Rationale. Musculoskeletal trauma (MSK-T) in children is very common and almost universally painful. Standards for children's pain management of MSK-T in the Emergency Department (ED) vary greatly between Canadian hospitals and, overall, pain is very poorly treated. This inadequate pain treatment can have significant acute and chronic negative effects. Previous studies have determined that monotherapy with ibuprofen, the most commonly prescribed oral analgesic in the ED, is likely providing inadequate pain management for children. In response to this problem, clinicians have turned back to classic oral opioids (eg morphine) and are experimenting with combination therapies. To date, few studies have focused on the efficacy of a combination of a non-steroidal anti-inflammatory drug (NSAID) (eg ibuprofen) and an opioid (eg morphine). Such a combination of analgesics is known to potentiate pain relief by blocking it at the level of both the peripheral and the central nervous system. By combining two drugs with different mechanisms of action, we may be able to provide additive analgesic effects. To our knowledge, no studies have ever studied the efficacy and safety of this combination of medication for MSK-T in pediatric EDs. Primary Hypothesis: For children with a MSK-T in the ED, the addition of morphine to ibuprofen is safe and provides better pain relief than either of the two drugs alone. Primary Research Question: For children with a MSK-T in the ED, is a combination of oral morphine (0.2 mg/kg) and oral ibuprofen (10 mg/kg) more efficacious than either of the two drugs, alone, in decreasing pain scores to \<30 mm, 60 minutes after administration?

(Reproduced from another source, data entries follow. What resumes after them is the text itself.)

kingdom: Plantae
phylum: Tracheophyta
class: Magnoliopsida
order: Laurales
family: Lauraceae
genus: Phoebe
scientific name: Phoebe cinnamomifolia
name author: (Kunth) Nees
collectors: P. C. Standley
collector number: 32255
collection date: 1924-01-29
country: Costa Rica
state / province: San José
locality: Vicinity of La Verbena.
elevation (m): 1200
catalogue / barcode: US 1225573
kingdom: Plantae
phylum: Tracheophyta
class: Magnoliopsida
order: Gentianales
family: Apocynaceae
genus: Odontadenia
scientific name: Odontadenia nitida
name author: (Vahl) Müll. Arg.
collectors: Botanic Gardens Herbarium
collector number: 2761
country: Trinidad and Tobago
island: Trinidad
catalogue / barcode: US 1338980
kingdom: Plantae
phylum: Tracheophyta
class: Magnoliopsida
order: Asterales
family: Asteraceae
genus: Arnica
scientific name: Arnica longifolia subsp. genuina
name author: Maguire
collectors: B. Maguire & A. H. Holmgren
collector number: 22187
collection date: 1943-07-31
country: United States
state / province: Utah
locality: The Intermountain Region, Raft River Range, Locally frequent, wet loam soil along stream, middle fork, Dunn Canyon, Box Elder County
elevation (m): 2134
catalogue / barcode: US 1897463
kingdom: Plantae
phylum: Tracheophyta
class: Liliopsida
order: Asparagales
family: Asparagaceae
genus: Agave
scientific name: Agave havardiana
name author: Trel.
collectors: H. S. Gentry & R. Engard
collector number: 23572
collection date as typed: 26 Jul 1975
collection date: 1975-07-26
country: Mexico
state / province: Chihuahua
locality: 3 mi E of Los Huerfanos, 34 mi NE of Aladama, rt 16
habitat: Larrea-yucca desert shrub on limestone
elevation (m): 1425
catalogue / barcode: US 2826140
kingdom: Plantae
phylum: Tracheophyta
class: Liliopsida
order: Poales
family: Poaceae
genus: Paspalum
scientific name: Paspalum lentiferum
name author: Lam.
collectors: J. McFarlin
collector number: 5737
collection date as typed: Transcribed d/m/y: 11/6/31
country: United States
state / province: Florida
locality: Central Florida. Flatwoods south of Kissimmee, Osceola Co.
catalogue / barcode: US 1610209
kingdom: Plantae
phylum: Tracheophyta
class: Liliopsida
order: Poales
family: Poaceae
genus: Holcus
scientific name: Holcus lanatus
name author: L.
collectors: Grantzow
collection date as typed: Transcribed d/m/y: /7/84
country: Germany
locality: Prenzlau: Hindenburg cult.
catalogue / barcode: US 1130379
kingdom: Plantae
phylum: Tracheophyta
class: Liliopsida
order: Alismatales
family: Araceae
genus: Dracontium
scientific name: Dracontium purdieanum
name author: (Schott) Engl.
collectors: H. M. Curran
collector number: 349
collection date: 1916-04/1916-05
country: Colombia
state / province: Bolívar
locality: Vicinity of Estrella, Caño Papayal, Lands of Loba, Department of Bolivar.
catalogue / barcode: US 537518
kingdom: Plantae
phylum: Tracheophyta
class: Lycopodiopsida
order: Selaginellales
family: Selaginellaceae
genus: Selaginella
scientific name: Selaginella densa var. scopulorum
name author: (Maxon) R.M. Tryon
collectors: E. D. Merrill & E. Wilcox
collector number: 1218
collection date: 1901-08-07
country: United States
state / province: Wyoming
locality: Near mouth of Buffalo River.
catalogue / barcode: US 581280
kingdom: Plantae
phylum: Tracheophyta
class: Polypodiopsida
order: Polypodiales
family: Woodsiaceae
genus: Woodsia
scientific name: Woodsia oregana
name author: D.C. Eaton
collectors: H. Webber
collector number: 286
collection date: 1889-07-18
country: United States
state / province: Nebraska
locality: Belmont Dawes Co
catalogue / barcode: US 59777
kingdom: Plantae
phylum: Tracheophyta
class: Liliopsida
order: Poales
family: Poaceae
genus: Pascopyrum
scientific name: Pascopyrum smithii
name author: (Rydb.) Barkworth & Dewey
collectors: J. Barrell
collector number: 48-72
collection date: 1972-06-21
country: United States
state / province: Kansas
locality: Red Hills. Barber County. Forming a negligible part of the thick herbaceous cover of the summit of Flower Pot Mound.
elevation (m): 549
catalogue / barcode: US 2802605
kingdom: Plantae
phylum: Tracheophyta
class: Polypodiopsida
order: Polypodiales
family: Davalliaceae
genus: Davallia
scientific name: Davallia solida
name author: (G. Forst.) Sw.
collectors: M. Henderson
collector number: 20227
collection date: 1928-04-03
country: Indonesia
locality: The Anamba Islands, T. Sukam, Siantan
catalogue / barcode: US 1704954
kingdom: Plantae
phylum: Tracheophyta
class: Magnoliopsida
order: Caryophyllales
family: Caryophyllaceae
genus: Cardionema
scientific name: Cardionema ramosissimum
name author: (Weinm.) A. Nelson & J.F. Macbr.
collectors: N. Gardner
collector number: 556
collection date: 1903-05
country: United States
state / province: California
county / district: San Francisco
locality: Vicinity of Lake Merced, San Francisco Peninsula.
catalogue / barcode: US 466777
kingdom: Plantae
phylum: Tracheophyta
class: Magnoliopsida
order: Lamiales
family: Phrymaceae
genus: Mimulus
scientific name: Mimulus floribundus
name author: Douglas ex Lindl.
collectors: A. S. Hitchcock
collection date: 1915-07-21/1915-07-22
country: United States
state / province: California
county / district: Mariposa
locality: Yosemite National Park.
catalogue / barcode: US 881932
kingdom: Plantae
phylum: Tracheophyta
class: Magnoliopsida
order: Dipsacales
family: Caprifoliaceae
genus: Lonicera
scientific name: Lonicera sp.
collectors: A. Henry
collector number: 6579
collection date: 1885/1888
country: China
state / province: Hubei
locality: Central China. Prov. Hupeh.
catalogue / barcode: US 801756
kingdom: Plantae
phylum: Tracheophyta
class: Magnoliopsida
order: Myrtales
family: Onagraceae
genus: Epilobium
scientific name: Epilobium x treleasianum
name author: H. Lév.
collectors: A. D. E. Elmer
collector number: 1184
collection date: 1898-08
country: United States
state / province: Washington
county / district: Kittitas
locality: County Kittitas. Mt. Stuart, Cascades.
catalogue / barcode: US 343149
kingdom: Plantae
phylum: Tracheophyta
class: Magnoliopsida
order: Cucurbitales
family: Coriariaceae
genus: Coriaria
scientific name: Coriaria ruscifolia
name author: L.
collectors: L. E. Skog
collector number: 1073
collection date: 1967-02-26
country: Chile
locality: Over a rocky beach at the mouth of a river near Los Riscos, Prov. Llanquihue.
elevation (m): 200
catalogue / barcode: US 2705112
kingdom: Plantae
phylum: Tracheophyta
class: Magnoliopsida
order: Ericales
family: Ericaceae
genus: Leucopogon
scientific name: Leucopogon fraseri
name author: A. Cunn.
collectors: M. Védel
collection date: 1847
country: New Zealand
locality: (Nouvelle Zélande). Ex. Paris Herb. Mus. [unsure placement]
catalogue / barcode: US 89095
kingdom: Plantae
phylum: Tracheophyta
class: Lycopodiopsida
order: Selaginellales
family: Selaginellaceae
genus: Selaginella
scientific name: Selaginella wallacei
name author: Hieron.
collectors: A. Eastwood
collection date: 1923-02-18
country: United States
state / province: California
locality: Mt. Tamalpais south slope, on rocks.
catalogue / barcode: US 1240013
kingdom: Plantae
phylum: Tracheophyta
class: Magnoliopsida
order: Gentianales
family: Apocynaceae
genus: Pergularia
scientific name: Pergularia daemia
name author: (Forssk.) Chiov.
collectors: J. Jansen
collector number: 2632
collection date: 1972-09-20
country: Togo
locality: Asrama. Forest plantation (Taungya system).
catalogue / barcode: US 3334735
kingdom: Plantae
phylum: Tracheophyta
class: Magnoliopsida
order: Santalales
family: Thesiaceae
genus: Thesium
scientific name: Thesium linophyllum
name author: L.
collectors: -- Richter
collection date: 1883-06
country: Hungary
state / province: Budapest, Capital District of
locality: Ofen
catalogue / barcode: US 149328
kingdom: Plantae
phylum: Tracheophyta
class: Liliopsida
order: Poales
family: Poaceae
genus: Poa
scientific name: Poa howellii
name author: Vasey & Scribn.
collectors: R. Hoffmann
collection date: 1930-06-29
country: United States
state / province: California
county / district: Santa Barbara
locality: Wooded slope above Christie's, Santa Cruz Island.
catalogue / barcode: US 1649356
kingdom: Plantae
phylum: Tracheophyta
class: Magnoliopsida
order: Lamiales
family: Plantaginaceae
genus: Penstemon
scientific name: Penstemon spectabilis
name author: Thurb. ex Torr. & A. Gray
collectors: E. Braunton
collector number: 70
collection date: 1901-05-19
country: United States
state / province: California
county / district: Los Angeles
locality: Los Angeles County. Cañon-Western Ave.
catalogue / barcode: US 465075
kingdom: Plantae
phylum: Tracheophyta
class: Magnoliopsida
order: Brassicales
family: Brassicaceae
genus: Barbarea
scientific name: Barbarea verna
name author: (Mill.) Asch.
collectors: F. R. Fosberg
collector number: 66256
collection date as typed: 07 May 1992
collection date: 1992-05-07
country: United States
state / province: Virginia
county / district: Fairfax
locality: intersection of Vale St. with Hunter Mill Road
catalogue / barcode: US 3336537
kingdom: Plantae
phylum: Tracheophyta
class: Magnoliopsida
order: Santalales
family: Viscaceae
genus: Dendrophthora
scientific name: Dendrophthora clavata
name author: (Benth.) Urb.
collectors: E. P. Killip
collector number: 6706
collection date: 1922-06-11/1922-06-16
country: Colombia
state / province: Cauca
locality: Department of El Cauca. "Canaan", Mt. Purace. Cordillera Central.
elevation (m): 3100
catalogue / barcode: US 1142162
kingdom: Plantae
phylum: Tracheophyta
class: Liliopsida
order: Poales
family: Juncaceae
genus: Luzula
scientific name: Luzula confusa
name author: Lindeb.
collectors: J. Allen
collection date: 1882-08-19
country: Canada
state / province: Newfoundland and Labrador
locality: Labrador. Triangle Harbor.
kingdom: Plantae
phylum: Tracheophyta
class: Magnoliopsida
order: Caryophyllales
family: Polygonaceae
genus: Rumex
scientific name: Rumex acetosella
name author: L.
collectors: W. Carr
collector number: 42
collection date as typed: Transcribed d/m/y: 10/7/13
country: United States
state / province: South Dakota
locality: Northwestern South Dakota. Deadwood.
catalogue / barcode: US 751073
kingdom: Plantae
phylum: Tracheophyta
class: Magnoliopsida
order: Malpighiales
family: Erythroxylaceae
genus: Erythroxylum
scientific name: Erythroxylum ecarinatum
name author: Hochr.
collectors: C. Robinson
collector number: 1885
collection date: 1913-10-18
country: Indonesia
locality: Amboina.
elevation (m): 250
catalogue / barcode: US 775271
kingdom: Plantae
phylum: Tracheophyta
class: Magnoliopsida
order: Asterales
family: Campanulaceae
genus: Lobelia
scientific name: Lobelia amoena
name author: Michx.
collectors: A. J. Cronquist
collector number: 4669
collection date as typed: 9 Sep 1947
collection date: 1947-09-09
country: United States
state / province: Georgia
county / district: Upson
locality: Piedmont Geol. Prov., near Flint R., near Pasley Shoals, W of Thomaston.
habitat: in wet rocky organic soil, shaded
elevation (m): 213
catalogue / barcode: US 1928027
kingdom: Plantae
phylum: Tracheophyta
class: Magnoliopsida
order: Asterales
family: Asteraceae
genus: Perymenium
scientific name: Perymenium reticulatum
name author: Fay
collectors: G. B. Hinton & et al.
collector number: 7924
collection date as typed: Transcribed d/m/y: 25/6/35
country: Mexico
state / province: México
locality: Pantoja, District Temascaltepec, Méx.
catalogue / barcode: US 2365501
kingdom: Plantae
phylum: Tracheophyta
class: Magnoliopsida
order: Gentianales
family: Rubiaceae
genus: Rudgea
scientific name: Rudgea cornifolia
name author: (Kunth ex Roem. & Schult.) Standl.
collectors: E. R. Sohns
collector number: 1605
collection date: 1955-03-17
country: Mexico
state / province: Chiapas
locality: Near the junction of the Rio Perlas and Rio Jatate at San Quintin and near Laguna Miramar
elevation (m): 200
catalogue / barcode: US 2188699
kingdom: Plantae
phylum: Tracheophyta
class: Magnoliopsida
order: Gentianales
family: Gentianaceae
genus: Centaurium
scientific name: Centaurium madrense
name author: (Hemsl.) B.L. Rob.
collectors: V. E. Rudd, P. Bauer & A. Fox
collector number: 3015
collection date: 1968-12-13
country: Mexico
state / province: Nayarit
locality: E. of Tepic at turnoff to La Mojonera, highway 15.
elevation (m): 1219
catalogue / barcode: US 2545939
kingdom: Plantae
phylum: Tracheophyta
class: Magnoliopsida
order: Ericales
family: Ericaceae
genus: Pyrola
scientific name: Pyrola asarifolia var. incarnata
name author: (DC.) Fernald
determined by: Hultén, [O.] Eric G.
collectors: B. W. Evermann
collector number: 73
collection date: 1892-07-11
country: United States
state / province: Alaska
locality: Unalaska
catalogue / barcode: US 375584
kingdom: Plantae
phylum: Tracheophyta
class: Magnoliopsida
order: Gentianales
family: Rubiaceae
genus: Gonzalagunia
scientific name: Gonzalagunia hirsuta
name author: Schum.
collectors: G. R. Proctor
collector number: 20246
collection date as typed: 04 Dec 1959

Methods. Design: This study is a double-blind, placebo-controlled, two center, three-arm, randomized clinical trial (RCT). Patients will be randomized to receive either: (a) ibuprofen (10mg/kg) + placebo or (b) morphine (0.2 mg/kg) + placebo or (c) morphine (0.2mg/kg) + ibuprofen (10mg/kg). Setting: Stollery Children's Hospital (Edmonton, AB) and CHU Ste.Justine's pediatric hospital (Montreal, PQ). Inclusion criteria: We will include children: (a) between the ages of 8 and 17 years; (b) visiting the ED with an injured upper or lower limb that is neither obviously deformed, nor neurovascularly compromised, (c) with a self-reported pain score \>30 mm on a 0 to100mm Visual Analogue Scale (VAS), where 0 mm corresponds to no pain and 100 mm to the worst pain the child has experienced, and (d) who understand French or English. Sample Size: Based on previous studies, we expect that between 25-52% (Clark et al., 2007, Le May et al., 2013) of children will achieve a VAS \< 30 mm at 60 minutes in the ibuprofen arm. We have conservatively set the proportion of children with VAS \< 30 mm at 60 min to 50%. A sample size of 500 will be then necessary to provide at least 80% power to detect a 20% absolute difference in proportion using a two-tailed with an alpha level of 5%. In order to ensure an overall alpha level of 5%, a Bonferroni correction has been applied in order to take into account the 3 pairwise comparisons that will be performed. Primary Outcome and Measurement: The primary outcome measure will be pain intensity score under 30 mm at 60-minutes after medication administration, using the VAS). Primary Safety Outcomes: We will also assess clinical measures of safety by monitoring oxygen saturation at 30 minutes intervals, up until 120 minutes. Level of sedation/alertness, as well as the respiratory rate, of each child will be monitored at set time points in the study, up until 120 minutes. Participating children will be followed up (via phone call) at 24 hours, to record any latent side effects or adverse events. Further, acceptability of the intervention will be assessed.
Relevance: Our proposed work will be the first RCT to investigate if there is some additive effect of a bi-therapy of pain with ibuprofen and morphine. In summary, currently available research supports ibuprofen as the monotherapy agent of choice. However, given concerns regarding its ability to provide adequate relief on its own, smaller studies looked at morphine as a possible alternative combined to ibuprofen. Very few studies of analgesic combinations exist, and as such, we have yet to identify the optimal ED pain management strategy for children with MSK-T. A larger trial with careful control over principal sources of bias and a rigorous approach to safety data collection will provide clinicians with strong evidence regarding efficacy and safety on new therapeutic strategies for pain management related to MSK-T in the pediatric EDs.